Ein Dutzend Brücken in Landeshand sind marode. Das Geld im Verkehrsetat reicht jedoch nicht für die Sanierung.

Von Jens Schmidt 22.09.2015, 01:01

Magdeburg l Sachsen-Anhalts Verkehrsminister Thomas Webel (CDU) beziffert den Sanierungsstau bei Landesstraßen und Landesbrücken auf 460 Millionen Euro. Im Landeshaushalt stehen jährlich etwa 50 bis 60 Millionen Euro für Bau und Reparatur zur Verfügung. „Tatsächlich brauchen wir aber jedes Jahr 90 Millionen“, sagt Webel der Volksstimme. „Andernfalls wird sich der Substanzverzehr schleichend fortsetzen.“

„Bei einem Dutzend Brücken im Landesstraßennetz gibt es derzeit schon Tempo- und Lastbeschränkungen oder gar Sperrungen“, berichtet Uwe Langkammer, Präsident der Landesstraßenbaubehörde. Hinzu kommen einige Problemfälle bei den Bundesstraßen: Dort befinden sich 22 in ungenügendem Zustand. „Note 6 bedeutet zwar nicht nicht, dass die Brücke morgen zusammenfällt“, sagt Langkammer, „allerdings muss in nächster Zeit etwas passieren, da andernfalls erhebliche Schäden entstehen können.“ Oft geht es um defekte Dichtungen oder Risse im Fahrbahnbelag.

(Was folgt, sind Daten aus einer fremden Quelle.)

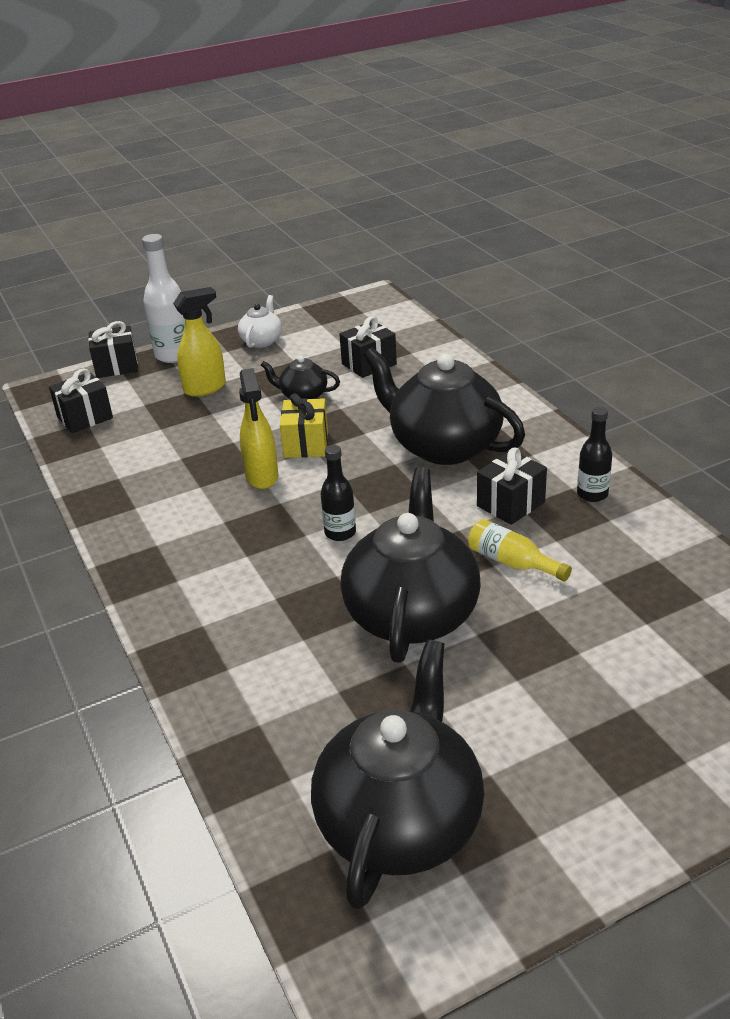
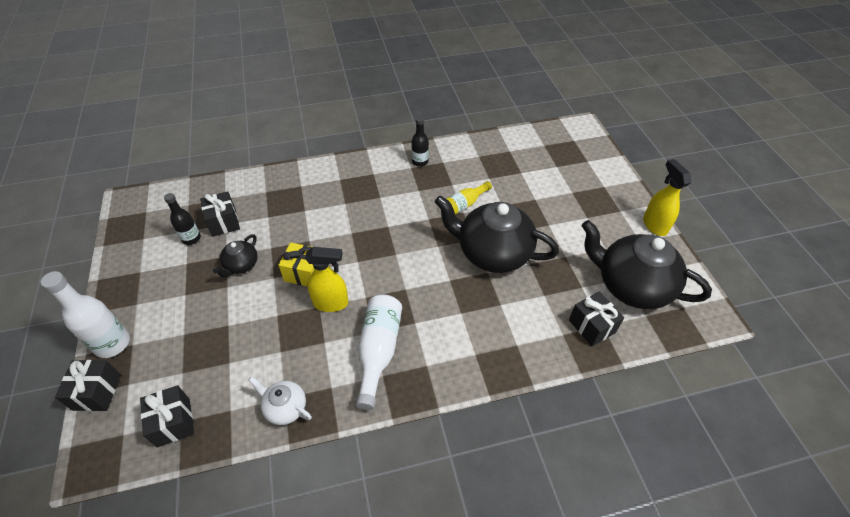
camera: 80 degrees left, 15 degrees up
(193, 533) = (378, 351): none -> white bottle
(205, 388) = (187, 325): yellow spray bottle -> yellow spray bottle (654, 225)
(262, 341) = (139, 278): white teapot -> white teapot (285, 407)
(340, 533) = (410, 271): black bottle -> black bottle (191, 238)
(443, 446) = (345, 207): black teapot -> none
(510, 504) = (414, 193): black gift -> black gift (591, 326)

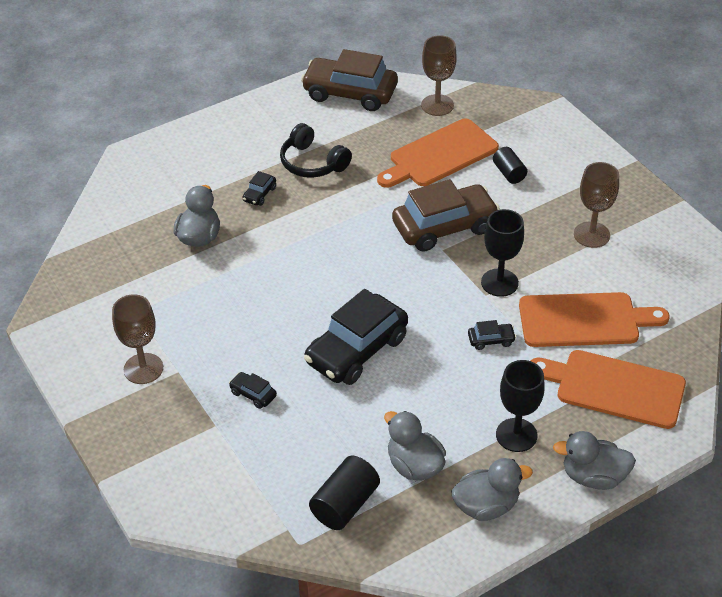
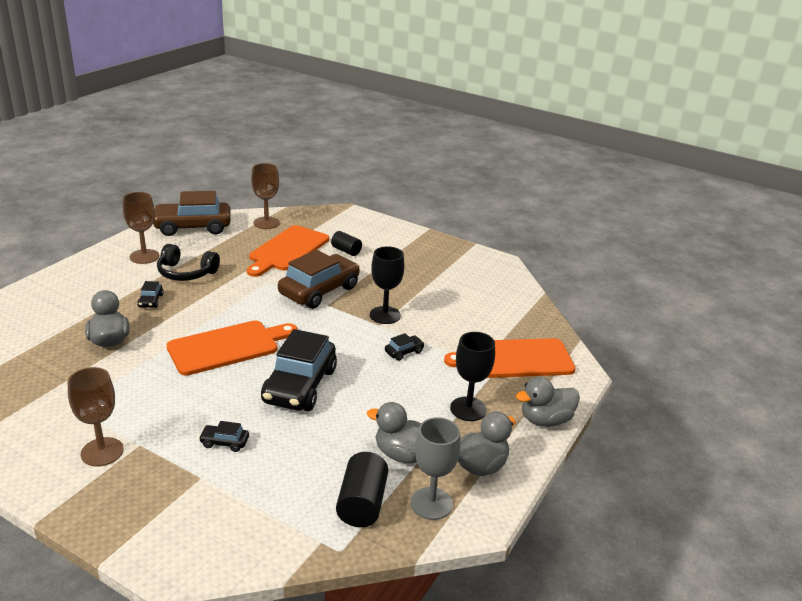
camera: 30 degrees left, 15 degrees down
(410, 528) = (431, 503): none -> grey goblet
(584, 320) = (463, 323): orange cutting board -> orange cutting board (228, 347)
(591, 235) = (430, 273): brown goblet -> brown goblet (144, 256)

In Sachsen-Anhalt gibt es gut 1600 Bundesstraßen-Brücken sowie etwa 3000 Brücken in Landeshoheit. Hinzu kommen Tausende Bauwerke in kommunaler Hand. Auch da ist der Investitionsbedarf hoch. So ist der Strombrückenzug über die Elbe in Magdeburg ein Problemfall: Seit einigen Jahren sind auf der wichtigen innerstädtischen Querung Fahrspuren gesperrt. Eine neue Brücke soll bis 2019 entstehen.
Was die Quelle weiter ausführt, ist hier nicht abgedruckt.